O ataque de gafanhotos literais que Judá sofreu na
época do profeta Joel foi o castigo de Deus! Conforme vimos anteriormente, esta
nação havia pecado gravemente contra o Senhor, e o castigo que resultou numa
assoladora crise econômica de toda a nação era o meio de Deus levar o povo ao
arrependimento de seus pecados e a se voltar para ele. Este mesmo entendimento
se aplica também no caso de Malaquias, onde o povo de Israel que sobrevivia da
agricultura, pois era a profissão de praticamente todos eles, também sofreu
financeiramente com a praga de gafanhotos devoradores. Portanto, a ideia de que
existe um demônio chamado devorador é uma falácia criada no
laboratório das heresias! Infelizmente, um pregador do quilate de Hernandes
Dias Lopes disse no seu comentário bíblico expositivo de Malaquias, numa
aplicação equivocada, que o devorador não é um demônio conforme alegam os
neopentencostais e pentecostais, mas afirmou, cometendo, assim, um erro de
aplicação que o devorador pode ser tudo aquilo que subtrai os nossos bens, que
conspira contra o nosso orçamento e que mina as nossas finanças.[3]
Embora não vemos nenhuma menção que o devorador seja um demônio nos
evangelhos por Jesus e nas cartas por Paulo, Pedro, João, Tiago, Judas e
Hebreus, todavia, o pastor ou pregador equivocado que ensina sobre o devorador,
além de ser ganancioso e um tipo de estelionatário religioso, também engana o
povo de Deus ensinando eles a contribuírem financeiramente na igreja por medo
do devorador e por ganância (o que é pecado) de receber de Deus bênçãos
financeiras duplicadas ou outras bênçãos quaisquer (1Tm 6.6-11; Mt 6.19-21). O
devorador não é um demônio que causa prejuízos financeiros na vida daquele que
é infiel nos dízimos e nas ofertas, mas, simplesmente, um inseto [gafanhotos]

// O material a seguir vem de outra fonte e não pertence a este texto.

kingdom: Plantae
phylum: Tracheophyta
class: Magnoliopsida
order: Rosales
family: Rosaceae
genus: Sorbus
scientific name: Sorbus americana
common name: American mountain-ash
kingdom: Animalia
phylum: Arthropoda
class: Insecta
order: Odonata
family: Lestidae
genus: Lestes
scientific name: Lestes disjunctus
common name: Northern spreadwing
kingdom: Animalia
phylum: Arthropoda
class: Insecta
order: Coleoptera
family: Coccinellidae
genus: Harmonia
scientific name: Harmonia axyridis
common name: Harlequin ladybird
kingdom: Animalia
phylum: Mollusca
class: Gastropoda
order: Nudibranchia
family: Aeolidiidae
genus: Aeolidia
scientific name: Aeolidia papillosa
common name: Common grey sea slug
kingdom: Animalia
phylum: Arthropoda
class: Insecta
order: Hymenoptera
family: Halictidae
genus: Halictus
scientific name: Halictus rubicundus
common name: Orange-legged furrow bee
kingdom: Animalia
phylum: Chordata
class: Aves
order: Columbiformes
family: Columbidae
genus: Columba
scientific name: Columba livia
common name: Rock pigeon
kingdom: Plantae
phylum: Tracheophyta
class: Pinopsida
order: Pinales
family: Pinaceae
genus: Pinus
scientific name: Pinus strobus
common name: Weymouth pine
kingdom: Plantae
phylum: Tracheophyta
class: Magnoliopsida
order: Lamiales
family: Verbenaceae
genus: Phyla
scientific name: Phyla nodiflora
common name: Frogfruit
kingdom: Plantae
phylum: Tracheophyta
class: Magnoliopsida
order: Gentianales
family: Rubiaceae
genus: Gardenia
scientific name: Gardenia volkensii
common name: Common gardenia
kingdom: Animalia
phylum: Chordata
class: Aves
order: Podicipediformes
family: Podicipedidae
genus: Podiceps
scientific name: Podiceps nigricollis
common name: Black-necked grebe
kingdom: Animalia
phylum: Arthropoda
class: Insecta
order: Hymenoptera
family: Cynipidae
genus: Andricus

de acordo com as Escrituras que Deus utilizou para executar o seu juízo
disciplinador sobre o seu povo que estava vivendo em pecado. Deus,
indubitavelmente, utiliza meios para nos disciplinar e nos levar ao
arrependimento ainda hoje quando não estamos vivendo a vida que ele requer de
nós, quer seja uma doença, uma crise financeira ou no casamento, a morte de um
ente querido dentre outras coisas. A disciplina é simplesmente o cuidado e o
amor de Deus para com os seus filhos (veja Hb 12.4-14). Portanto, não existe o
devorador, mas, sim, o falso pastor enganador que é o próprio devorador financeiro
dos incautos!
Mateus 7.15 - "Cuidado com os falsos profetas, que vêm a
vós disfarçados em pele de ovelha, mas interiormente são lobos
DEVORADORES!" (Almeida Século 21)
_____________________
Notas:
[1] Augustus Nicodemus Lopes. O Culto Espiritual, pág 11-12.
[2] Ibid, pág 13-14.
[3] Hernandes Dias Lopes. Malaquias, pág 103.